Le Hirak : un mouvement de fond
Cela fait plus de 26 vendredis que les Algériennes et les Algériens marchent pacifiquement et avec constance pour un changement radical de régime. La détermination, la force et la clarté des revendications exprimées par les manifestantes et les manifestants dans les différentes régions du pays tranchent avec une certaine confusion dans le domaine de la politique « institutionnelle ».
Après la profusion de propositions de « sortie de crise » des premiers mois, une décantation s’opère depuis juin, même si le régime tente d’entretenir la confusion. Deux grands pôles émergent de cet ensemble d’associations, de syndicats et de partis politiques – tous actifs avant février 2019. Le premier pôle assume une rupture claire avec le régime ; l’autre s’affiche en faveur des revendications populaires mais a du mal à s’émanciper du cadre conceptuel dessiné par le régime et de l’idée de la cooptation par l’armée.
D’un côté, il y a ceux qui refusent tout dialogue avec le régime dans un climat d’étouffement des libertés, n’acceptant pas l’organisation d’une élection présidentielle « dans le cadre du système actuel ». Ces partis, associations et syndicats réclament une période de transition indépendante du régime pour aboutir à un « processus constituant souverain »[1], ou « l’élection d’une Assemblée constituante chargée d’élaborer la nouvelle Constitution »[2] afin de mettre en place un « État de droit démocratique et social », ou une « République démocratique et sociale ».

● DONNÉES ENREGISTRÉES:

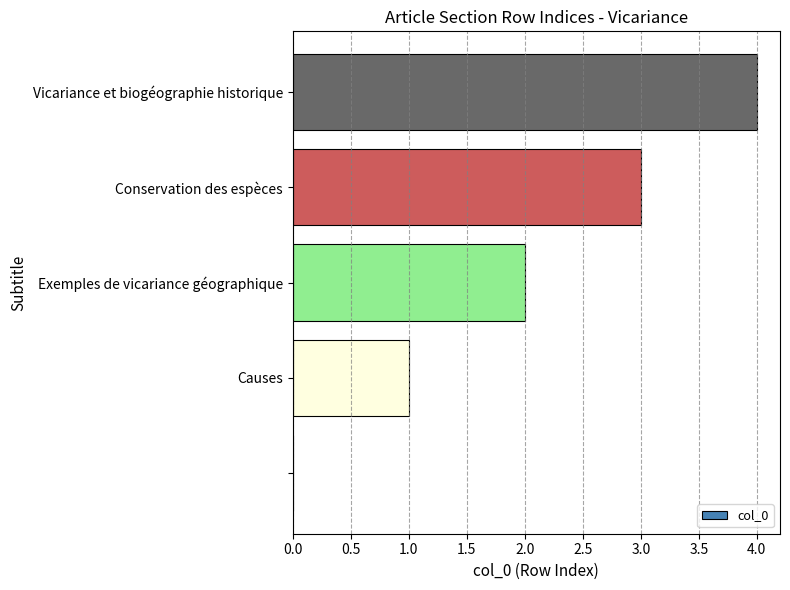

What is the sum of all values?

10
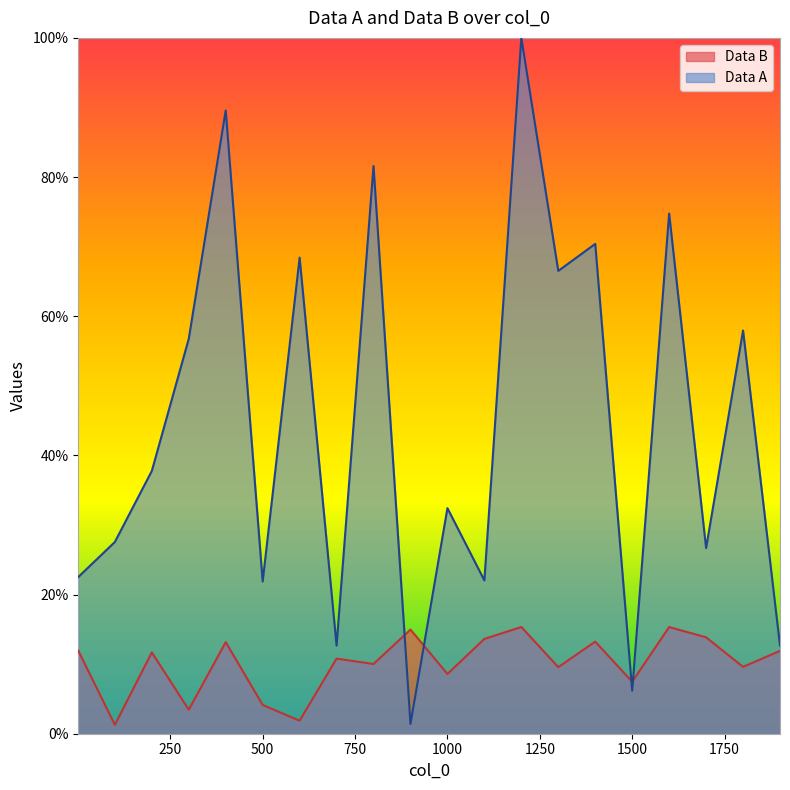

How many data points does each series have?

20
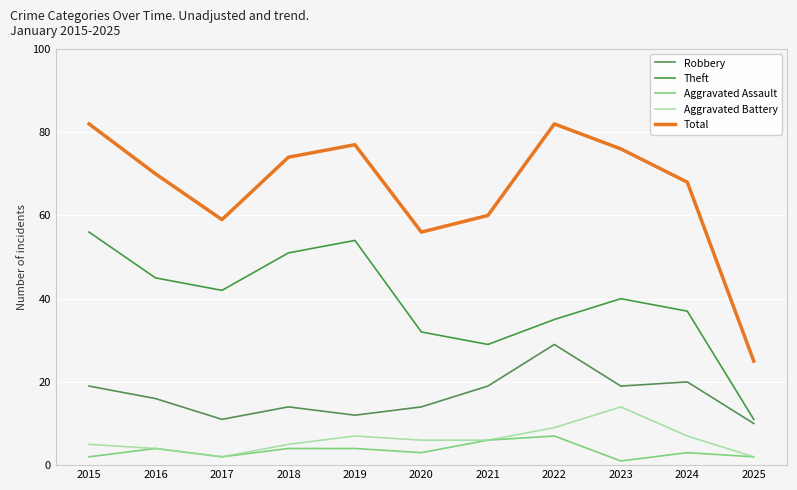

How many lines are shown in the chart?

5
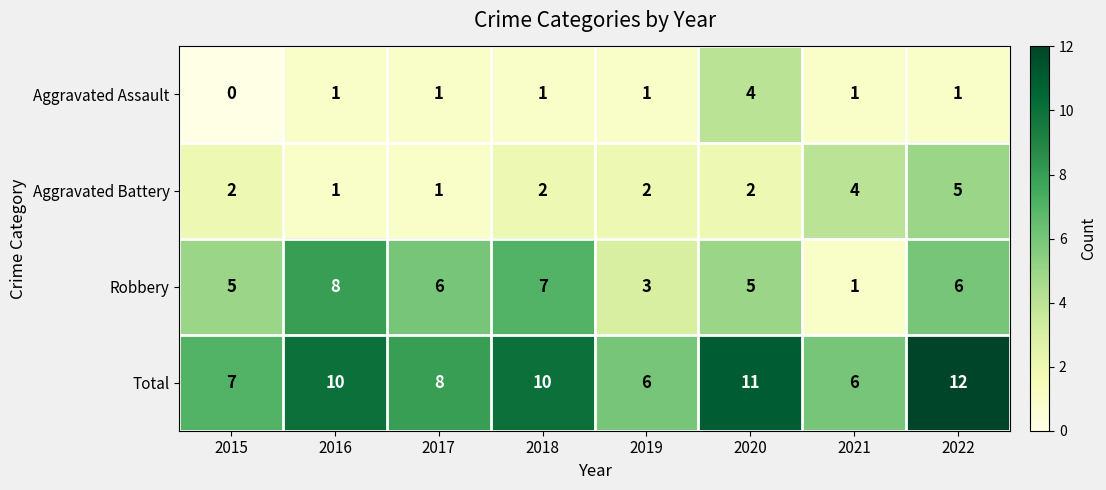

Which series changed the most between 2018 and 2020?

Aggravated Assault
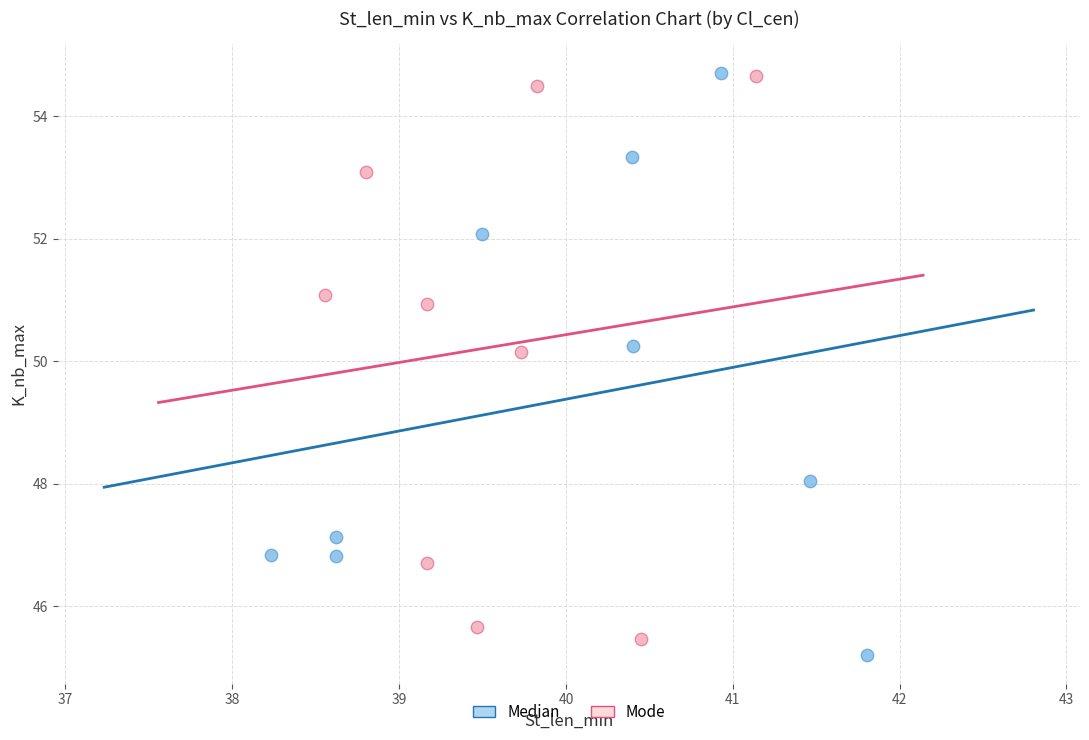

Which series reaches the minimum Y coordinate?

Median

● VOTRE TRAVAIL:
**1)** Reformulez de manière plus concise le paragraphe de l'extrait sur le Hirak qui commence par « Après la profusion de propositions », en conservant ses informations essentielles.
**2)** Reproduisez à l'identique, dans les enregistrements, tout ce qui va de la ligne contenant « Which series changed » jusqu'à la fin des enregistrements, ces deux limites incluses, en omettant les images.
Le texte et les enregistrements constituent deux documents indépendants l'un de l'autre.

● TÂCHES RÉSOLUES:
**1)** Depuis juin, après les nombreuses propositions de « sortie de crise » des premiers mois, la situation se clarifie, même si le régime tente d'entretenir la confusion. Parmi les associations, syndicats et partis politiques, tous actifs avant février 2019, deux grands pôles se dessinent. Le premier rompt clairement avec le régime. Le second soutient les revendications populaires, mais peine à se libérer du cadre conceptuel fixé par le régime et de l'idée d'une cooptation par l'armée.

**2)**
Which series changed the most between 2018 and 2020?

Aggravated Assault

Which series reaches the minimum Y coordinate?

Median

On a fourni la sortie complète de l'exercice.